They got their name based on the operations they are intended to do. Extract, Transform and Load are their primary operations. They make our life easier by automating most of the things in creating or running the data warehouses. There are several such software that exist in market. Talend is an open source one whereas Informatica and Data Stage are leaders in this market.
Now. What is the misunderstanding here?
- Extract – This operation is supposed to be carried out on several source systems.
- Transform – This operation is supposed to happen at the ETL tool itself.
- Load – Obviously, this is supposed to be done at the target data warehouse.
But I have seen some systems that do the following.
- extract the existing data from the target data warehouse (not from the source)

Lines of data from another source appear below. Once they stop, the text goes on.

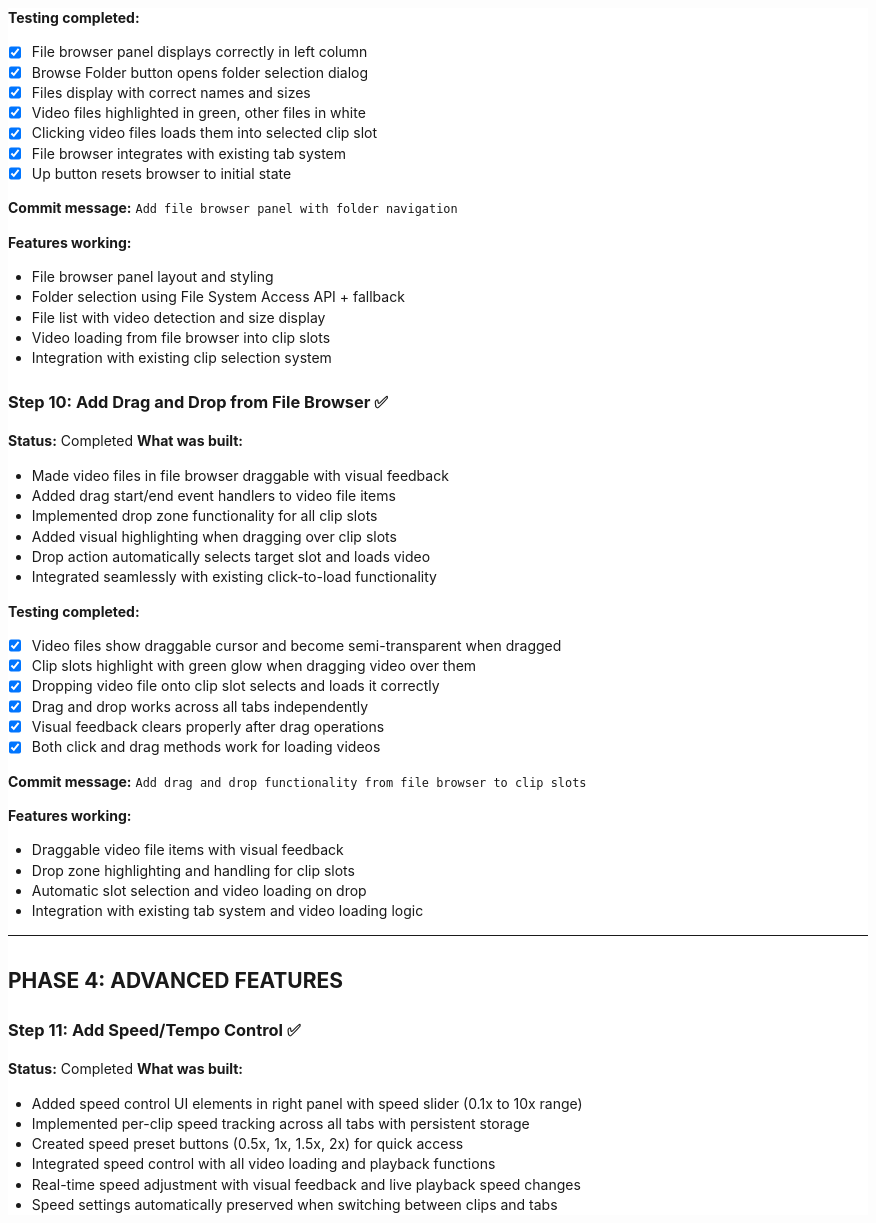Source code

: **Testing completed:**
- [x] File browser panel displays correctly in left column
- [x] Browse Folder button opens folder selection dialog
- [x] Files display with correct names and sizes
- [x] Video files highlighted in green, other files in white
- [x] Clicking video files loads them into selected clip slot
- [x] File browser integrates with existing tab system
- [x] Up button resets browser to initial state

**Commit message:** `Add file browser panel with folder navigation`

**Features working:**
- File browser panel layout and styling
- Folder selection using File System Access API + fallback
- File list with video detection and size display
- Video loading from file browser into clip slots
- Integration with existing clip selection system

### Step 10: Add Drag and Drop from File Browser ✅
**Status:** Completed
**What was built:**
- Made video files in file browser draggable with visual feedback
- Added drag start/end event handlers to video file items
- Implemented drop zone functionality for all clip slots
- Added visual highlighting when dragging over clip slots
- Drop action automatically selects target slot and loads video
- Integrated seamlessly with existing click-to-load functionality

**Testing completed:**
- [x] Video files show draggable cursor and become semi-transparent when dragged
- [x] Clip slots highlight with green glow when dragging video over them
- [x] Dropping video file onto clip slot selects and loads it correctly
- [x] Drag and drop works across all tabs independently
- [x] Visual feedback clears properly after drag operations
- [x] Both click and drag methods work for loading videos

**Commit message:** `Add drag and drop functionality from file browser to clip slots`

**Features working:**
- Draggable video file items with visual feedback
- Drop zone highlighting and handling for clip slots
- Automatic slot selection and video loading on drop
- Integration with existing tab system and video loading logic

---

## PHASE 4: ADVANCED FEATURES

### Step 11: Add Speed/Tempo Control ✅
**Status:** Completed
**What was built:**
- Added speed control UI elements in right panel with speed slider (0.1x to 10x range)
- Implemented per-clip speed tracking across all tabs with persistent storage
- Created speed preset buttons (0.5x, 1x, 1.5x, 2x) for quick access
- Integrated speed control with all video loading and playback functions
- Real-time speed adjustment with visual feedback and live playback speed changes
- Speed settings automatically preserved when switching between clips and tabs
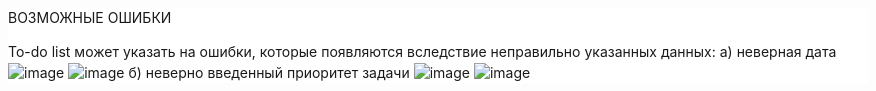 ВОЗМОЖНЫЕ ОШИБКИ

To-do list может указать на ошибки, которые появляются вследствие неправильно указанных данных:
а) неверная дата
<img width="1134" height="589" alt="image" src="https://github.com/user-attachments/assets/e19491dd-46aa-4269-9e63-037a2acfadb1" />
<img width="462" height="165" alt="image" src="https://github.com/user-attachments/assets/4db72d8d-8d12-45a0-b6a2-c7825513ac7b" />
б) неверно введенный приоритет задачи
<img width="1136" height="577" alt="image" src="https://github.com/user-attachments/assets/0b401622-d208-4c4c-8e10-f2e441b88dea" />
<img width="356" height="166" alt="image" src="https://github.com/user-attachments/assets/15e3883f-754a-4b53-a68c-91fa1039a8ad" />























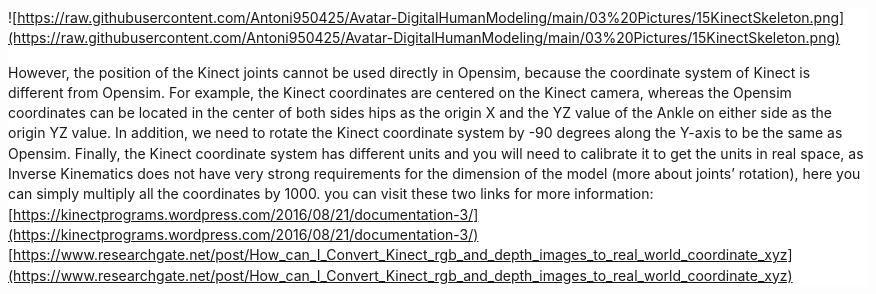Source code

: ![https://raw.githubusercontent.com/Antoni950425/Avatar-DigitalHumanModeling/main/03%20Pictures/15KinectSkeleton.png](https://raw.githubusercontent.com/Antoni950425/Avatar-DigitalHumanModeling/main/03%20Pictures/15KinectSkeleton.png)

However, the position of the Kinect joints cannot be used directly in Opensim, because the coordinate system of Kinect is different from Opensim. For example, the Kinect coordinates are centered on the Kinect camera, whereas the Opensim coordinates can be located in the center of both sides hips as the origin X and the YZ value of the Ankle on either side as the origin YZ value. In addition, we need to rotate the Kinect coordinate system by -90 degrees along the Y-axis to be the same as Opensim. Finally, the Kinect coordinate system has different units and you will need to calibrate it to get the units in real space, as Inverse Kinematics does not have very strong requirements for the dimension of the model (more about joints’ rotation), here you can simply multiply all the coordinates by 1000. you can visit these two links for more information: [https://kinectprograms.wordpress.com/2016/08/21/documentation-3/](https://kinectprograms.wordpress.com/2016/08/21/documentation-3/)
[https://www.researchgate.net/post/How_can_I_Convert_Kinect_rgb_and_depth_images_to_real_world_coordinate_xyz](https://www.researchgate.net/post/How_can_I_Convert_Kinect_rgb_and_depth_images_to_real_world_coordinate_xyz)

- add the daily incremental data
- do some transformation
- truncate the existing data
- load the new data back to the target
What is wrong here?
So many GBs of data are extracted from and loaded back into the data warehouse. Do you see the huge number of Disk I/Os here? If we are able to load the incremental data and process the data within the data warehouse or better say the database itself, we can save the time spent for the disk input/output operations. We do not need the ETL tool here. The database engine should be able to apply the transformation logic. Database should not be used just for storing the data. Database has powerful processing engines SQL or stored procedures. We should know to use them correctly.
I wonder what would have made them to choose such a design approach here?